> **Exercise requirements**
Go through the records and report each line in which the word "Adhesive" occurs.

Image and design file data:
——

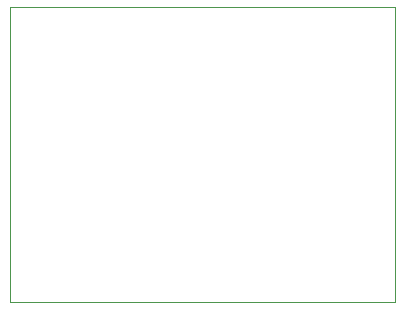
<source format=gbr>
%TF.GenerationSoftware,KiCad,Pcbnew,9.0.0-250-g02b756189b*%
%TF.CreationDate,2025-03-17T22:21:07-05:00*%
%TF.ProjectId,USB-Breakout,5553422d-4272-4656-916b-6f75742e6b69,rev?*%
%TF.SameCoordinates,Original*%
%TF.FileFunction,Profile,NP*%
%FSLAX46Y46*%
G04 Gerber Fmt 4.6, Leading zero omitted, Abs format (unit mm)*
G04 Created by KiCad (PCBNEW 9.0.0-250-g02b756189b) date 2025-03-17 22:21:07*
%MOMM*%
%LPD*%
G01*
G04 APERTURE LIST*
%TA.AperFunction,Profile*%
%ADD10C,0.050000*%
%TD*%
G04 APERTURE END LIST*
D10*
X137033000Y-59436000D02*
X169653000Y-59436000D01*
X169653000Y-84436000D01*
X137033000Y-84436000D01*
X137033000Y-59436000D01*
M02*

</source>
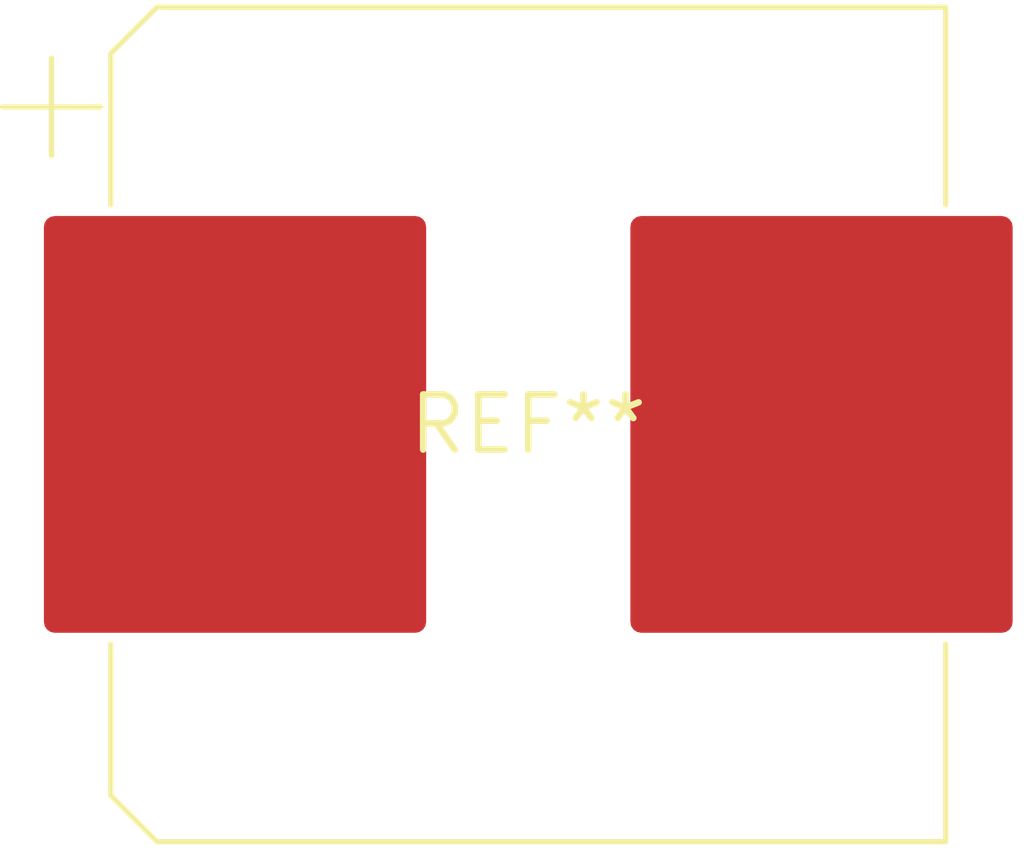
<source format=kicad_pcb>
(kicad_pcb (version 20240108) (generator pcbnew)

  (general
    (thickness 1.6)
  )

  (paper "A4")
  (layers
    (0 "F.Cu" signal)
    (31 "B.Cu" signal)
    (32 "B.Adhes" user "B.Adhesive")
    (33 "F.Adhes" user "F.Adhesive")
    (34 "B.Paste" user)
    (35 "F.Paste" user)
    (36 "B.SilkS" user "B.Silkscreen")
    (37 "F.SilkS" user "F.Silkscreen")
    (38 "B.Mask" user)
    (39 "F.Mask" user)
    (40 "Dwgs.User" user "User.Drawings")
    (41 "Cmts.User" user "User.Comments")
    (42 "Eco1.User" user "User.Eco1")
    (43 "Eco2.User" user "User.Eco2")
    (44 "Edge.Cuts" user)
    (45 "Margin" user)
    (46 "B.CrtYd" user "B.Courtyard")
    (47 "F.CrtYd" user "F.Courtyard")
    (48 "B.Fab" user)
    (49 "F.Fab" user)
    (50 "User.1" user)
    (51 "User.2" user)
    (52 "User.3" user)
    (53 "User.4" user)
    (54 "User.5" user)
    (55 "User.6" user)
    (56 "User.7" user)
    (57 "User.8" user)
    (58 "User.9" user)
  )

  (setup
    (pad_to_mask_clearance 0)
    (pcbplotparams
      (layerselection 0x00010fc_ffffffff)
      (plot_on_all_layers_selection 0x0000000_00000000)
      (disableapertmacros false)
      (usegerberextensions false)
      (usegerberattributes false)
      (usegerberadvancedattributes false)
      (creategerberjobfile false)
      (dashed_line_dash_ratio 12.000000)
      (dashed_line_gap_ratio 3.000000)
      (svgprecision 4)
      (plotframeref false)
      (viasonmask false)
      (mode 1)
      (useauxorigin false)
      (hpglpennumber 1)
      (hpglpenspeed 20)
      (hpglpendiameter 15.000000)
      (dxfpolygonmode false)
      (dxfimperialunits false)
      (dxfusepcbnewfont false)
      (psnegative false)
      (psa4output false)
      (plotreference false)
      (plotvalue false)
      (plotinvisibletext false)
      (sketchpadsonfab false)
      (subtractmaskfromsilk false)
      (outputformat 1)
      (mirror false)
      (drillshape 1)
      (scaleselection 1)
      (outputdirectory "")
    )
  )

  (net 0 "")

  (footprint "CP_Elec_18x17.5" (layer "F.Cu") (at 0 0))

)

</source>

——

> **Solution for this task**
    (32 "B.Adhes" user "B.Adhesive")
    (33 "F.Adhes" user "F.Adhesive")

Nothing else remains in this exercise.